All the calculations and information provided in the following sheets

originate from that raw data.

Sheet 2 (Descriptive-Stats): Shows a summary of statistics from the data collection,

including the number of subjects per case, per notation, per process derivation rigor category, and per exam grade category.

Sheet 3 (Size-Ratio):

The number of classes within the student model divided by the number of classes within the expert model is calculated (describing the size ratio). We provide box plots to allow a visual comparison of the shape of the distribution, its central value, and its variability for each group (by case, notation, process, and exam grade) . The primary focus in this study is on the number of classes. However, we also provided the size ratio for the number of relationships between student and expert model.

Sheet 4 (Overall):

Provides an overview of all subjects regarding the encountered situations, completeness, and correctness, respectively. Correctness is defined as the ratio of classes in a student model that is fully aligned with the classes in the corresponding expert model. It is calculated by dividing the number of aligned concepts (AL) by the sum of the number of aligned concepts (AL), omitted concepts (OM), system-oriented concepts (SO), and wrong representations (WR). Completeness on the other hand, is defined as the ratio of classes in a student model that are correctly or incorrectly represented over the number of classes in the expert model. Completeness is calculated by dividing the sum of aligned concepts (AL) and wrong representations (WR) by the sum of the number of aligned concepts (AL), wrong representations (WR) and omitted concepts (OM). The overview is complemented with general diverging stacked bar charts that illustrate correctness and completeness.

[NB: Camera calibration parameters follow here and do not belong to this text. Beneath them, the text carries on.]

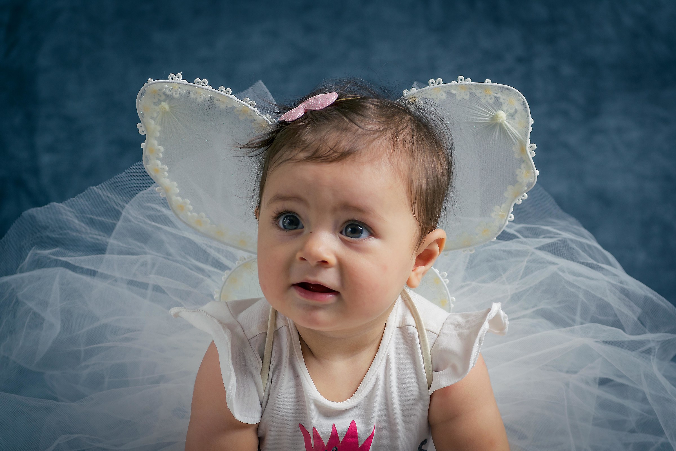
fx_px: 2112
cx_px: 338
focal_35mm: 112
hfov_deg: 18.2
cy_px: 226
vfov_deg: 12.2
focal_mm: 75
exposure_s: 1/100
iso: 100
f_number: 5.6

For sheet 4 as well as for the following four sheets, diverging stacked bar

charts are provided to visualize the effect of each of the independent and mediated variables. The charts are based on the relative numbers of encountered situations for each student. In addition, a "Buffer" is calculated witch solely serves the purpose of constructing the diverging stacked bar charts in Excel. Finally, at the bottom of each sheet, the significance (T-test) and effect size (Hedges' g) for both completeness and correctness are provided. Hedges' g was calculated with an online tool: https://www.psychometrica.de/effect_size.html. The independent and moderating variables can be found as follows:

Sheet 5 (By-Notation):

Model correctness and model completeness is compared by notation - UC, US.

Sheet 6 (By-Case):

Model correctness and model completeness is compared by case - SIM, HOS, IFA.

Sheet 7 (By-Process):

Model correctness and model completeness is compared by how well the derivation process is explained - well explained, partially explained, not present.

Sheet 8 (By-Grade):

Model correctness and model completeness is compared by the exam grades, converted to categorical values High, Low , and Medium.